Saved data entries
○ ○ ○ ○
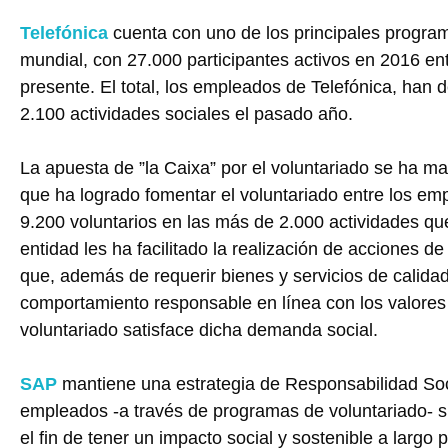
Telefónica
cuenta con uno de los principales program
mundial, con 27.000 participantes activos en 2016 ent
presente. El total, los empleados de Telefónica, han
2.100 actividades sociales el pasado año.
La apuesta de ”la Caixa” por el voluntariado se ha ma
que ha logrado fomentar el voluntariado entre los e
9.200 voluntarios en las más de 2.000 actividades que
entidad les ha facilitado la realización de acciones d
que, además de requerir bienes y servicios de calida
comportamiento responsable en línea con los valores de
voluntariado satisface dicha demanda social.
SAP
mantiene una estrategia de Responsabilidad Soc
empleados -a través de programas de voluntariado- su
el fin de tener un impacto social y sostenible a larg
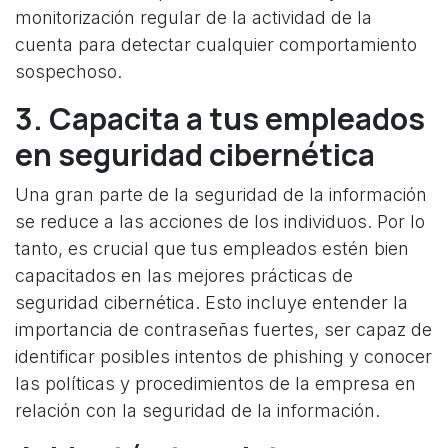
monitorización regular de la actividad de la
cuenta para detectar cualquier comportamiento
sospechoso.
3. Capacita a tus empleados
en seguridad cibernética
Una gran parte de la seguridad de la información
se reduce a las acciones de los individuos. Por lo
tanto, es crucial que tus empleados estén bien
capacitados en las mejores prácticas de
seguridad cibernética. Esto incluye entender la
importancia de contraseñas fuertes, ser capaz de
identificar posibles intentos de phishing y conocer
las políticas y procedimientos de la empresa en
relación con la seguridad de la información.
○ ○ ○ ○
### WORK TO BE COMPLETED:
Each line above that contains the string "cibernética" should be identified and copied.

### EXERCISE RESULT:
en seguridad cibernética
seguridad cibernética. Esto incluye entender la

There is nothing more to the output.